Then why switch now? ARM is not natively compatible with today's software.
I will give you some history, to make this more clear. When Apple and (for similar reasons NeXT Computer), adopted the 68000 (family), it was a cleaner architecture than Intel’s competitor (the 8086/80286). The previous generation (the 6800) had a similar market share to Intel’s previous generation (the 8080), so the choice was reasonable. Many workstation companies adopted that family, but IBM and its clone makers having chosen Intel, gave them a commanding lead in volume.
When Apple wanted to switch to a faster architecture, it made sense for them to work with partners (the AIM consortium) to build the PowerPC. Unfortunately, Motorola (and later Freescale) had much more success with the embedded systems market and Apple was not big enough to support development of a super fast chip on its own. IBM did use the PowerPC in its own systems, but only in mainframes, so performance per watt was not important for them, again a problem for Apple.
Various other vendors did get Microsoft to port Windows to their architecture (MIPS, PowerPC, and DEC Alpha, among others), but while they were all faster than Intel, none ever had enough market share to get people to port to them, many had endian-issues (making porting harder), and the most complex applications have lots of platform specific code, ensuring they would never run on anything other than Intel hardware.
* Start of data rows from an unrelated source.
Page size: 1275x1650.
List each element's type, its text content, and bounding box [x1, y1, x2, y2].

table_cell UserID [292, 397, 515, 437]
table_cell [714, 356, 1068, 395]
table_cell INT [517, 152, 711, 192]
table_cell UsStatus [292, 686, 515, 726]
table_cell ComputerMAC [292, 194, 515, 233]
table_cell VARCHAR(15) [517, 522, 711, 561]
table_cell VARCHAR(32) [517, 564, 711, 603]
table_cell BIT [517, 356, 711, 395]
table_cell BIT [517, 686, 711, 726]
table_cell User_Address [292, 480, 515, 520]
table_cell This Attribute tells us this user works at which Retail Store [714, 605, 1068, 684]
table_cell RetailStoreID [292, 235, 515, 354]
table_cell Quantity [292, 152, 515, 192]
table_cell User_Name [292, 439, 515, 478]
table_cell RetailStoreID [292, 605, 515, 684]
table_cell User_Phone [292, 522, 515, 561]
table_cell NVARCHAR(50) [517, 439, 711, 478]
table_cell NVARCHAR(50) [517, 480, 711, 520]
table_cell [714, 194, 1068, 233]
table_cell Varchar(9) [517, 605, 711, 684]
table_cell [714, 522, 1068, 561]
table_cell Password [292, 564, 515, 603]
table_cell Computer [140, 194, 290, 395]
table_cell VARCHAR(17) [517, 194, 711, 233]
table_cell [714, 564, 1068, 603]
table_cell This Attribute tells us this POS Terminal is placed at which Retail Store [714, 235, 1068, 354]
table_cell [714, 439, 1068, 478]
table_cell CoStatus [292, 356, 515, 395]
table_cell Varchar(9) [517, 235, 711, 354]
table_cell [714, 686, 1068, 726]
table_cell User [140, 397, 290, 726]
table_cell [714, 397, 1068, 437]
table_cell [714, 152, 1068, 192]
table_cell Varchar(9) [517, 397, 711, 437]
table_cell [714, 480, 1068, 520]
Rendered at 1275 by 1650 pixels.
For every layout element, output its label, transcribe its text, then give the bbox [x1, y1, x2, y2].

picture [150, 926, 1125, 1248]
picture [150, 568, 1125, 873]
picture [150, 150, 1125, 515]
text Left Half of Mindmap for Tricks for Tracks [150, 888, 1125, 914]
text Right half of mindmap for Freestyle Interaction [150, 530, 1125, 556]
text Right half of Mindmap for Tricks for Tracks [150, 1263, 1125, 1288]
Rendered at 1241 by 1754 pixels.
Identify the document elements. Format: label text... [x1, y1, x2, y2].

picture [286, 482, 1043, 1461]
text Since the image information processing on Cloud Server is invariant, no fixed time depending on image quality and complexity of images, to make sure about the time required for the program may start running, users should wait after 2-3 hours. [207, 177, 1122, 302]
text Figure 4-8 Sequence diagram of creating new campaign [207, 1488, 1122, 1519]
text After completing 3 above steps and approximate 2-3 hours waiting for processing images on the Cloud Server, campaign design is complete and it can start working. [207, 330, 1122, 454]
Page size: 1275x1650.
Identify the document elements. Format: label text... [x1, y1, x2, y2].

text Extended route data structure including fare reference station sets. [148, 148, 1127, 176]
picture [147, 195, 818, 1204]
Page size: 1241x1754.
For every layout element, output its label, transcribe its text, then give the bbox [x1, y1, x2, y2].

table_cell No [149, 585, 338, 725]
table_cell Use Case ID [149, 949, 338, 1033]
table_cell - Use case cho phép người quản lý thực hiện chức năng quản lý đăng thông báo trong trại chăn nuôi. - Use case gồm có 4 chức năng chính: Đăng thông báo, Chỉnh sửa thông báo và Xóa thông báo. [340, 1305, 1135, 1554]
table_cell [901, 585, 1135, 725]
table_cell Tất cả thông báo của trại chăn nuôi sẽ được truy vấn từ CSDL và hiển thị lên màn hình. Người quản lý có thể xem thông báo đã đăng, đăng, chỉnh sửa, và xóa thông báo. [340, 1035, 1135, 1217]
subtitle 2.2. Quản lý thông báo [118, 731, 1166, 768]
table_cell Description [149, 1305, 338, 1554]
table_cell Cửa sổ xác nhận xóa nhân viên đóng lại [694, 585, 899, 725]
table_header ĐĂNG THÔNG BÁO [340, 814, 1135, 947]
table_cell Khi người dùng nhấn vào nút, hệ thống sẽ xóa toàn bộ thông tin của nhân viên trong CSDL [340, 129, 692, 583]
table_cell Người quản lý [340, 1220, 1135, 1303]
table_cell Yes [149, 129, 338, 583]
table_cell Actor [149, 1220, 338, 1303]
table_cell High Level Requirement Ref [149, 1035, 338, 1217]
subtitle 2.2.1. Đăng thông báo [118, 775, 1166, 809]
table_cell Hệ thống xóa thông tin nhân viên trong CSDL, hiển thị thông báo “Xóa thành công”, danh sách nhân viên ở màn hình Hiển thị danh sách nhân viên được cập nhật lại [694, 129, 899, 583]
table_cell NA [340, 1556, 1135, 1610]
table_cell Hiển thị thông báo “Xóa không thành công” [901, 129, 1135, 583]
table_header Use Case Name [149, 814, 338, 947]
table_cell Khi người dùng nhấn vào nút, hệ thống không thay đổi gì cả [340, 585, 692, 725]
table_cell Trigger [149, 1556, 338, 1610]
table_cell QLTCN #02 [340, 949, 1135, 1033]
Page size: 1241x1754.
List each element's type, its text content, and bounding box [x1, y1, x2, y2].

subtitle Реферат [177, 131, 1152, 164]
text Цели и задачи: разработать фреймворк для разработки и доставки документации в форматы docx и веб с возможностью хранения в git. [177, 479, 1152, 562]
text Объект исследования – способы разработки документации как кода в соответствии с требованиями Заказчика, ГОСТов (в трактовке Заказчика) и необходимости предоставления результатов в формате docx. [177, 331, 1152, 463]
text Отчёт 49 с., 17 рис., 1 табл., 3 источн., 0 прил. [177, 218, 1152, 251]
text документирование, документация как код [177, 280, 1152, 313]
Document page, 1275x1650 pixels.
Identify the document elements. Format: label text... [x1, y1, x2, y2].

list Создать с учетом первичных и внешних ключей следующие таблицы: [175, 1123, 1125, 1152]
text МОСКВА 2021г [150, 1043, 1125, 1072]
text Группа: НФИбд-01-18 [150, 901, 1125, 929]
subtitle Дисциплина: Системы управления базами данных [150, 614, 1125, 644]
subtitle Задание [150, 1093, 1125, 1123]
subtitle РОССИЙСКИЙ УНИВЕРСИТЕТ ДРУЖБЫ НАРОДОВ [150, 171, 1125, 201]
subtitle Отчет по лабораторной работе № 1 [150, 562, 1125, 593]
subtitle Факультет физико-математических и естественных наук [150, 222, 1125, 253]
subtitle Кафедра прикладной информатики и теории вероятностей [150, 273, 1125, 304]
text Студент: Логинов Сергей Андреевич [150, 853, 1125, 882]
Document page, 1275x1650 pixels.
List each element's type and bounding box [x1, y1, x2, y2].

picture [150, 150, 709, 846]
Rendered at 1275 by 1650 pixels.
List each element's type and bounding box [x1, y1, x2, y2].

At that point it made sense for Apple to move to Intel.
Steve Jobs decided that Apple should never be in that position again (not controlling its own destiny) and began building a world class silicon team. Apple’s volume in the iPhone, iPad, Apple Watch, Apple TV, HomePod,
etc. is large enough support this team.
The reason this makes sense for Apple and does not make sense for anyone else, is that Apple controls all parts of its own platform, and can make both make it easy for people to port, while making it impossible for them not to port if they want to remain on the platform (“burn the boats”). For anyone on the platform, who is on Apple’s tool chain, porting is trivial. Where there may be a small set of developers who leave, that really means that they had left before and did not bother telling anyone (in other words, they were not doing any work to support the product, just collecting checks).
No one else has had the same incentive structure to do this for desktop/laptop systems. Nor has anyone else had control over all parts of their stack.
An ARM chip marker, would have to build a chip, get a system maker to build a system around it, get them to write drivers and work with Microsoft to ensure there is a port. Unless they achieve great volume, no one will port to their architecture, and if no one ports to their platform, they invested a lot of money for no reason. Why target that market which is shrinking in importance
vs. the mobile or embedded markets?
As for ”native compatibility” your statement is clearly wrong. Apple’s biggest markets all use ARM, so the number of systems that use ARM
vs. the number that run iOS/iPadOS/tvOS/watchOS.
At this point, people can rant, leave the platform or wait and see. Unless one has an urgent reason, waiting and l cannot see any good reason for anyone who does not need to buy a machine today to buy one now or switch, when they can wait to the fall and see what happens.